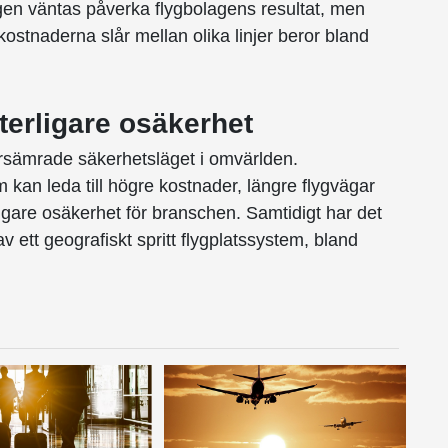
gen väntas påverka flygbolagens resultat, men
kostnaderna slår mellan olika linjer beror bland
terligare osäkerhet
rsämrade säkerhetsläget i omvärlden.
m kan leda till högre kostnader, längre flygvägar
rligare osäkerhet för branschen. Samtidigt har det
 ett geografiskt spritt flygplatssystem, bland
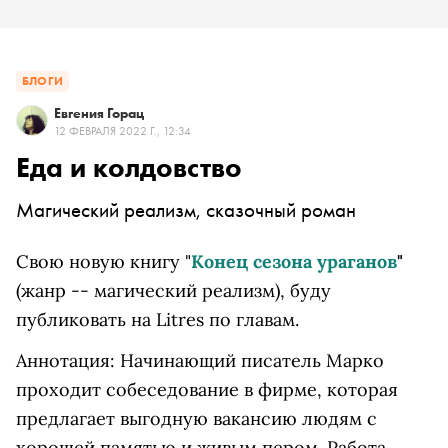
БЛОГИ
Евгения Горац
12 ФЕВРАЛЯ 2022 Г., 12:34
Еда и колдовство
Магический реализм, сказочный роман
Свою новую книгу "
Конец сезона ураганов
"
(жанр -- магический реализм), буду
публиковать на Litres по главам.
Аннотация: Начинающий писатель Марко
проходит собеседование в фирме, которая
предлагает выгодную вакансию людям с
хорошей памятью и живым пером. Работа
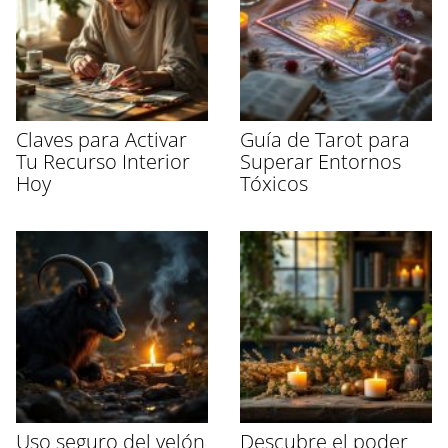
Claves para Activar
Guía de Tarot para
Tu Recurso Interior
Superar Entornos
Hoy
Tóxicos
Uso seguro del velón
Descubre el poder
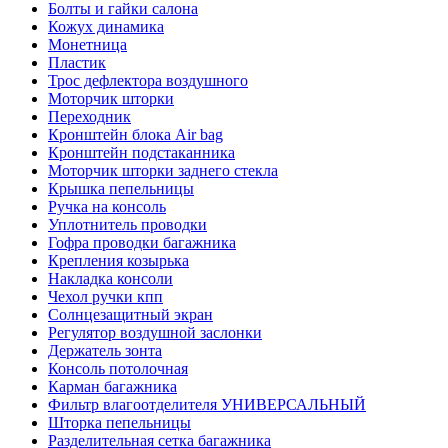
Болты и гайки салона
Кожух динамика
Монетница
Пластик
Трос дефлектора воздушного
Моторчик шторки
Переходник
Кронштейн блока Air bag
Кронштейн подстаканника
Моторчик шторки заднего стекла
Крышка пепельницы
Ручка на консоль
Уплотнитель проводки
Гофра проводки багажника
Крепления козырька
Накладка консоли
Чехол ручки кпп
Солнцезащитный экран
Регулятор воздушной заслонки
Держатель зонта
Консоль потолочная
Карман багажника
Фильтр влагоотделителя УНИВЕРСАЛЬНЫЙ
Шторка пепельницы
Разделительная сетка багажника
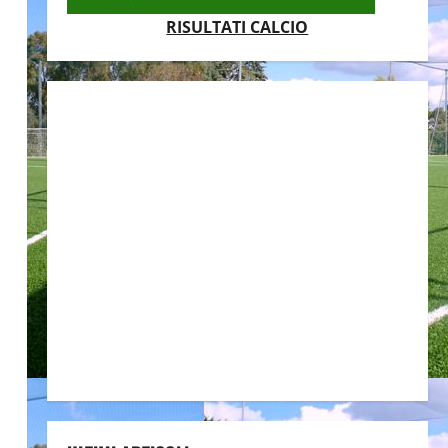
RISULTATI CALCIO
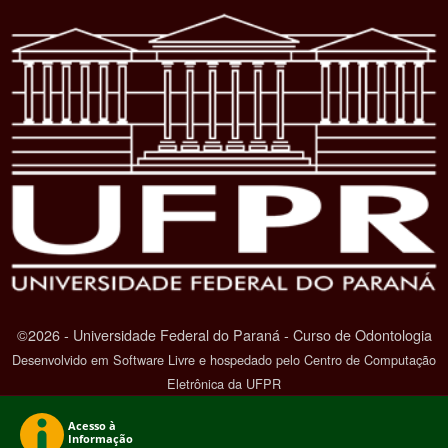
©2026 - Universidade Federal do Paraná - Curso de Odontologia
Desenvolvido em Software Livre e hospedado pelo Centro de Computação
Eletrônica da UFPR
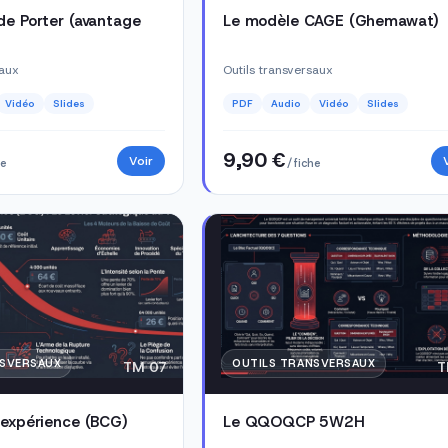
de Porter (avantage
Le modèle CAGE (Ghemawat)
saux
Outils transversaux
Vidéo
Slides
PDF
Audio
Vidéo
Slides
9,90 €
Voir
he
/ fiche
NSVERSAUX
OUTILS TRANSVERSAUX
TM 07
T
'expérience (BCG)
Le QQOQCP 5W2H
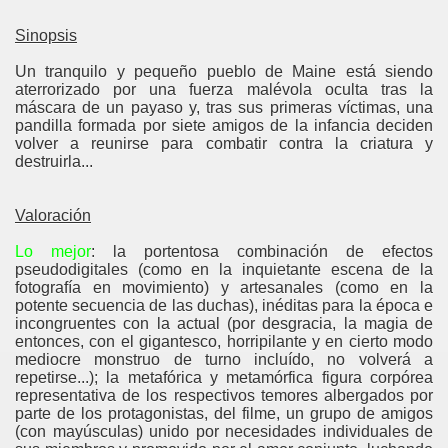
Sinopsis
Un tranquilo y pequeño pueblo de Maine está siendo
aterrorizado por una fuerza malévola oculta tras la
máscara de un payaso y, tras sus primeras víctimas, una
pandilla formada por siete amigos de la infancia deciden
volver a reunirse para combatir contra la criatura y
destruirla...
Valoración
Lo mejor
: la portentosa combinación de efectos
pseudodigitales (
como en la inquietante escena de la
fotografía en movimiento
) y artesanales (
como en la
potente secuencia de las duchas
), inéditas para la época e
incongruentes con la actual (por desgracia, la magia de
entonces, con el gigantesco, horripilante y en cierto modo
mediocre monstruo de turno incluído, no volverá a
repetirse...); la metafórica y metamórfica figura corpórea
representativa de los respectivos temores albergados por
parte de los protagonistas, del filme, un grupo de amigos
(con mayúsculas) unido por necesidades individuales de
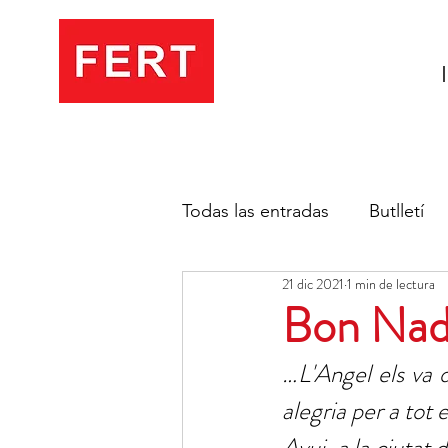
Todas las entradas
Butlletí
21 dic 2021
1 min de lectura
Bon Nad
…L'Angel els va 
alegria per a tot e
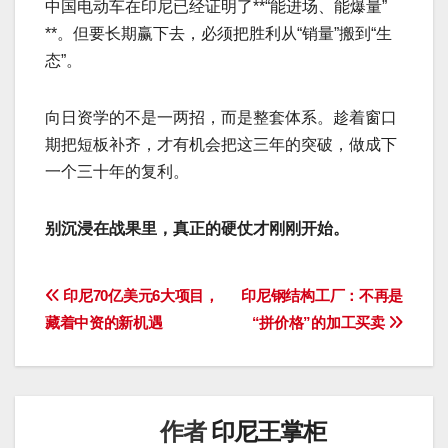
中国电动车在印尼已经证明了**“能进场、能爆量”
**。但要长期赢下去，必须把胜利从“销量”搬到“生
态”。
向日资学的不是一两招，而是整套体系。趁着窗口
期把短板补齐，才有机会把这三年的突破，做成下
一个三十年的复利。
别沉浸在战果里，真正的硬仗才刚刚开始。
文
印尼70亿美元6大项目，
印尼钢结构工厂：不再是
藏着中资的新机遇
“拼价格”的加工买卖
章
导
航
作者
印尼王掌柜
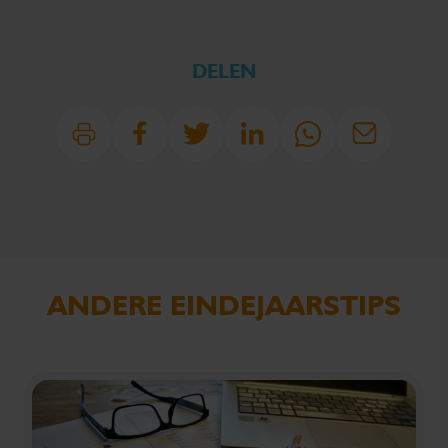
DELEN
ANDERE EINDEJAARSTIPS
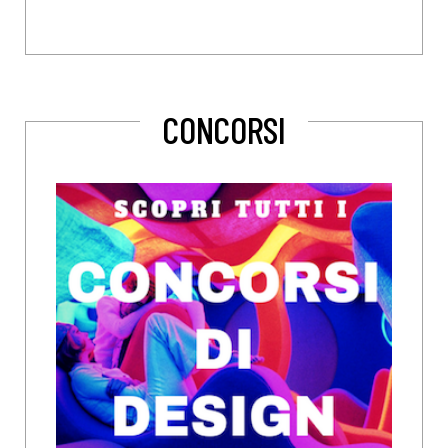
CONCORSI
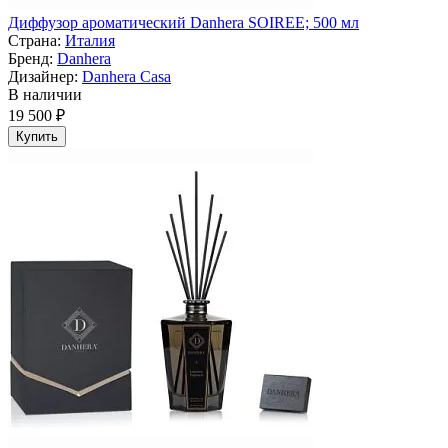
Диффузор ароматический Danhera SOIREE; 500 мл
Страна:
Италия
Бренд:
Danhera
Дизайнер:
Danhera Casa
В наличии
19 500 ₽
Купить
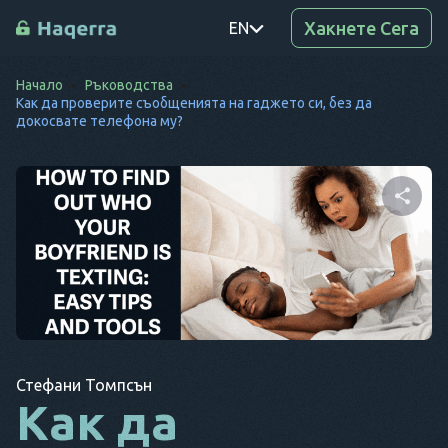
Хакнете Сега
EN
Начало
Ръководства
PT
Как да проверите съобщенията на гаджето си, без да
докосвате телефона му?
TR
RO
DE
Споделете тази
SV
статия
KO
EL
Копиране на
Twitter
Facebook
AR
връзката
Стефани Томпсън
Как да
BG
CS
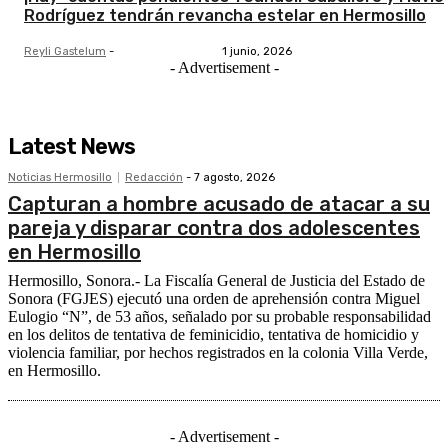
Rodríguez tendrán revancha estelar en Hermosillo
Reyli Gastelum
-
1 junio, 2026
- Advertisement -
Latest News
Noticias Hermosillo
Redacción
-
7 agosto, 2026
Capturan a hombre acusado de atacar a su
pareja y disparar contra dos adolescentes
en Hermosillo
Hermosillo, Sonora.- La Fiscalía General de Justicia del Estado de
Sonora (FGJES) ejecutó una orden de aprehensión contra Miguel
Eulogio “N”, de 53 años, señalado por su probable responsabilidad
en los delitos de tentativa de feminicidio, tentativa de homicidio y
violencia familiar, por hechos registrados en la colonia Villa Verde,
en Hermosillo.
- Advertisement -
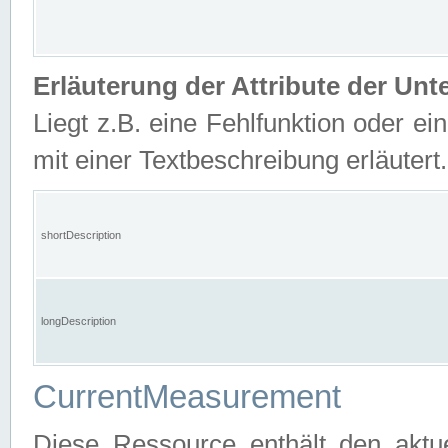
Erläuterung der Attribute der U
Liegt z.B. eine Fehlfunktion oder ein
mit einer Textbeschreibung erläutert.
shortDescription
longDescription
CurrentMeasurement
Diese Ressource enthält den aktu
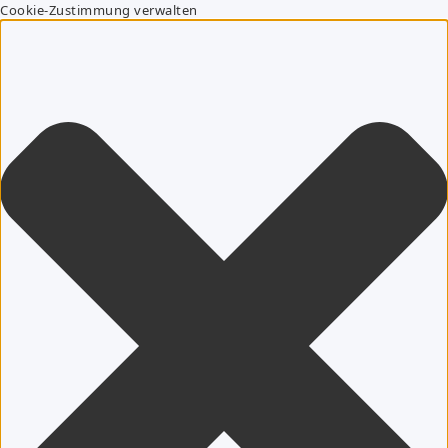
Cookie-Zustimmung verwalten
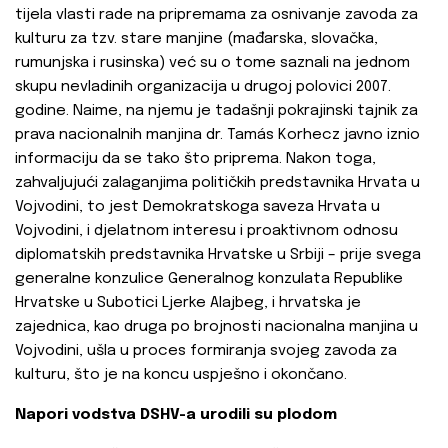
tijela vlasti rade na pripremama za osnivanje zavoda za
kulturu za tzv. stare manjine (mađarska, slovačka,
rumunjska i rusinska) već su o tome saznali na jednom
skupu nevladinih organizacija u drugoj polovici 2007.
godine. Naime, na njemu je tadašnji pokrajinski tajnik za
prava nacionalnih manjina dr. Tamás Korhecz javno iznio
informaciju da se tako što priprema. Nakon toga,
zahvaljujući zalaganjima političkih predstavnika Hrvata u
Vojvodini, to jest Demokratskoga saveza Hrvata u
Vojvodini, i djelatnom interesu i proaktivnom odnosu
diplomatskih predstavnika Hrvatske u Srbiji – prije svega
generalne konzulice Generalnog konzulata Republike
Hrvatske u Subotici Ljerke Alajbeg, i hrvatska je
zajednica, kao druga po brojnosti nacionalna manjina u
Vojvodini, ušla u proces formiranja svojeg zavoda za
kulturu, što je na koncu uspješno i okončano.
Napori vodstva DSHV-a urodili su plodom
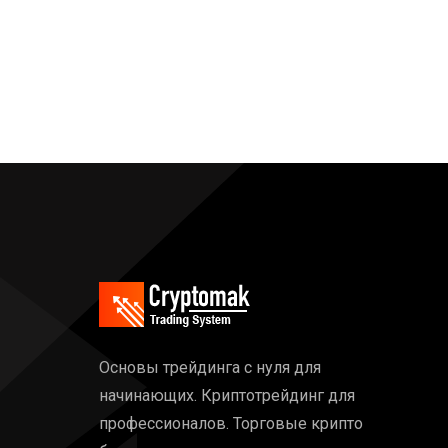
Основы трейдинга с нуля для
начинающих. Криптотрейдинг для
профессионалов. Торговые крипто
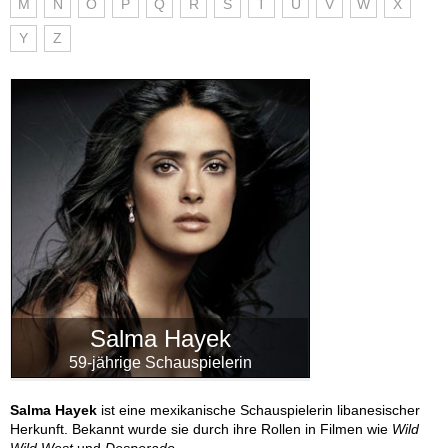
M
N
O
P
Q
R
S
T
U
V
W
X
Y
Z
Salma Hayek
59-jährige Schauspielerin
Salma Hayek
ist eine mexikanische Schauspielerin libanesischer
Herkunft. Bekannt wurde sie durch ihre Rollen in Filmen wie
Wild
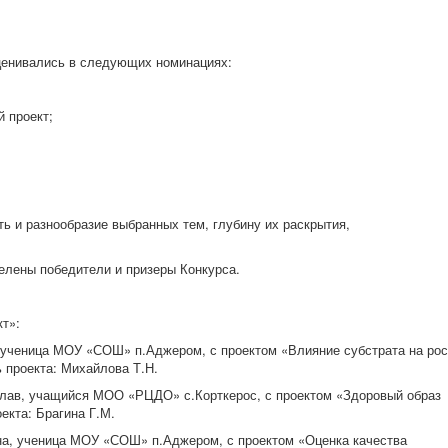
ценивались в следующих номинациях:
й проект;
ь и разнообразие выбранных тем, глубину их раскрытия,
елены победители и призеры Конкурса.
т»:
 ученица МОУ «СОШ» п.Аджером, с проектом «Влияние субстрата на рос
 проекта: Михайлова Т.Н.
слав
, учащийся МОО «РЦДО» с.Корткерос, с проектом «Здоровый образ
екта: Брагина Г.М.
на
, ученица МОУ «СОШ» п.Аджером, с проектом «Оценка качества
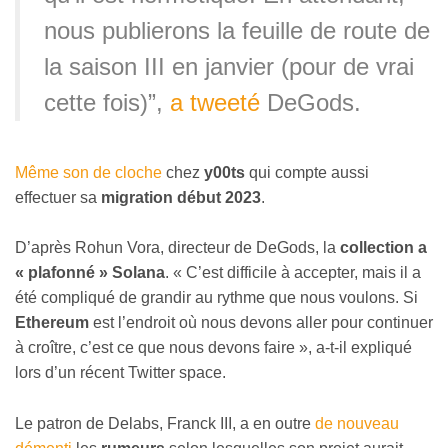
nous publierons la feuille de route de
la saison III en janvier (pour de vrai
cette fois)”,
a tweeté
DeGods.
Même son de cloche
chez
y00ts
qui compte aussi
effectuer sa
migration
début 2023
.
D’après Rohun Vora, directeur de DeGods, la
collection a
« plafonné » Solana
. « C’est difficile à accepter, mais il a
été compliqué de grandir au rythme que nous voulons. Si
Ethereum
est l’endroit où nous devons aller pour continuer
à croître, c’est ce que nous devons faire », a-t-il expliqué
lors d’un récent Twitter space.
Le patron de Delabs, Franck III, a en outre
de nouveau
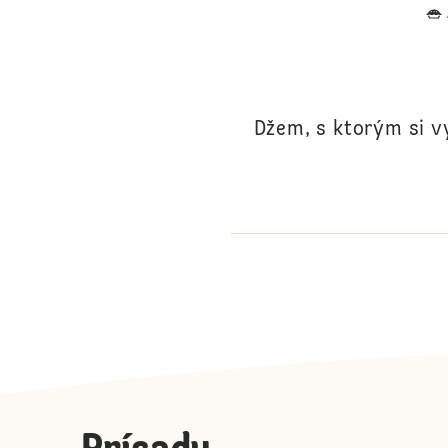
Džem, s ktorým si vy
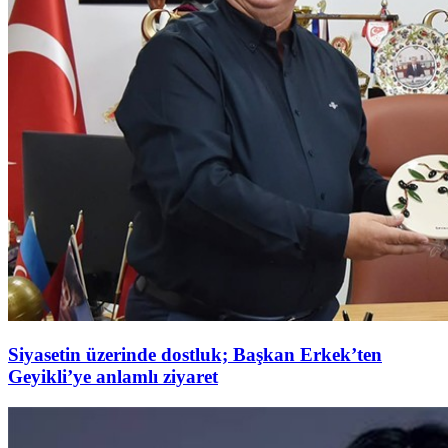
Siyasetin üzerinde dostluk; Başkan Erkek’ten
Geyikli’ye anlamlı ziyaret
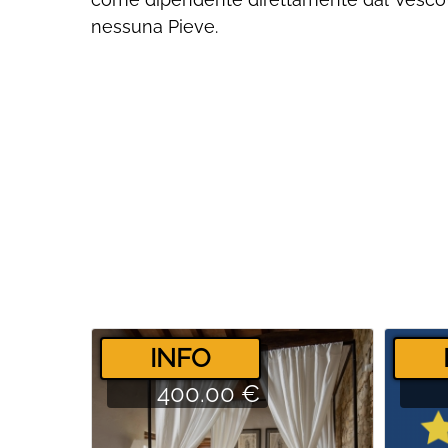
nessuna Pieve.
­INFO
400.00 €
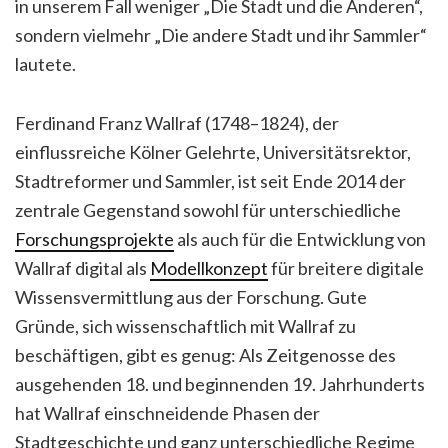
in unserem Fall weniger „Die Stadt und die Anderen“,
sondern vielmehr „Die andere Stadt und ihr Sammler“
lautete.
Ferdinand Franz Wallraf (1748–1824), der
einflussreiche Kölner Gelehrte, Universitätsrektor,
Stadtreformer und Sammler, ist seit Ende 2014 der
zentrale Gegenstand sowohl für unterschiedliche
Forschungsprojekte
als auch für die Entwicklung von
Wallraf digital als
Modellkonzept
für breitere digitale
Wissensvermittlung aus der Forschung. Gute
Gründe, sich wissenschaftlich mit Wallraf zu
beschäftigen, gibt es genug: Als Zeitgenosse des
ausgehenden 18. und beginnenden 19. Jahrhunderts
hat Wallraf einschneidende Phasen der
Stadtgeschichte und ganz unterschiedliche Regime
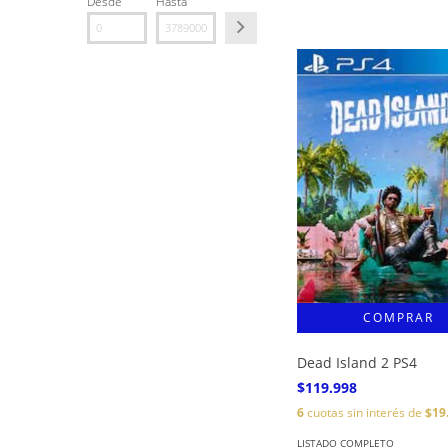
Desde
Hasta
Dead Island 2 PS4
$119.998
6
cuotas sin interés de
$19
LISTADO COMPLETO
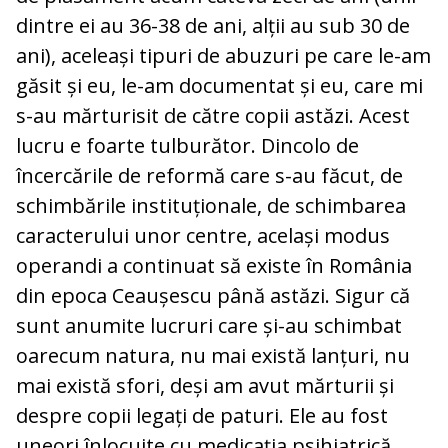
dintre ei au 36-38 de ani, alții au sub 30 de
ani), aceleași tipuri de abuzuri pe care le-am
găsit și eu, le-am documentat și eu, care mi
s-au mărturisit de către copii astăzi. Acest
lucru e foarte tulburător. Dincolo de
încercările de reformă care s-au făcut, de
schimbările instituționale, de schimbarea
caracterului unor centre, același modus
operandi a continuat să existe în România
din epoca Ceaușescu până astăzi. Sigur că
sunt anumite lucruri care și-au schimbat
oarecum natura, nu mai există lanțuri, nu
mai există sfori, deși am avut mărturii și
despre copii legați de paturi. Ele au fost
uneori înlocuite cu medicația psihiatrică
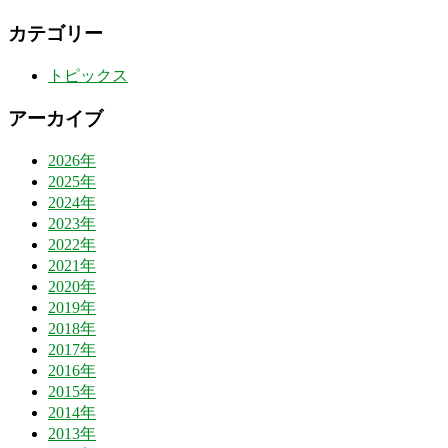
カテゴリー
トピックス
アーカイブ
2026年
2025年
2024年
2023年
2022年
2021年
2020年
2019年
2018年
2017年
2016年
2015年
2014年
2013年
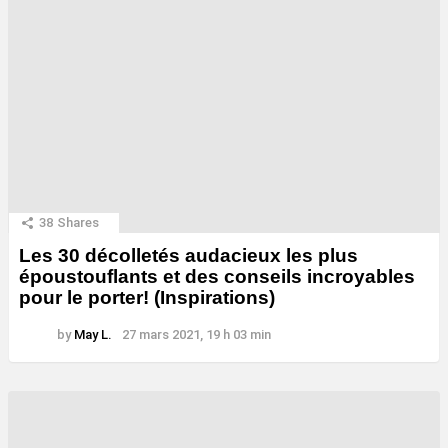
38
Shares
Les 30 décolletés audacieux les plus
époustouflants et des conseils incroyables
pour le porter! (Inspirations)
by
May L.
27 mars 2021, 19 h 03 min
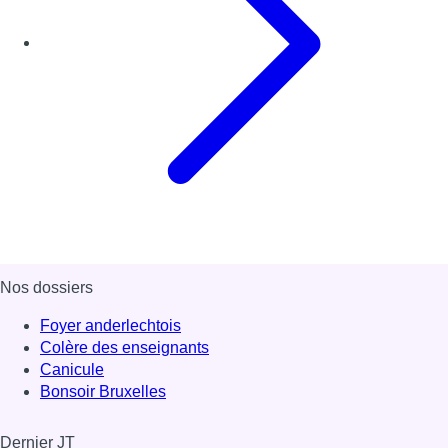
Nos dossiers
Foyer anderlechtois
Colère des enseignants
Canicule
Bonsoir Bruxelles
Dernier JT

====

What to do:
Rewrite the records from the beginning through the line containing "ett geografiskt spritt", swapping "osäkerhet" for "ovisshet" and keeping everything else the same. Leave the pictures out.

Written response:
gen väntas påverka flygbolagens resultat, men
kostnaderna slår mellan olika linjer beror bland
terligare ovisshet
rsämrade säkerhetsläget i omvärlden.
m kan leda till högre kostnader, längre flygvägar
rligare ovisshet för branschen. Samtidigt har det
 ett geografiskt spritt flygplatssystem, bland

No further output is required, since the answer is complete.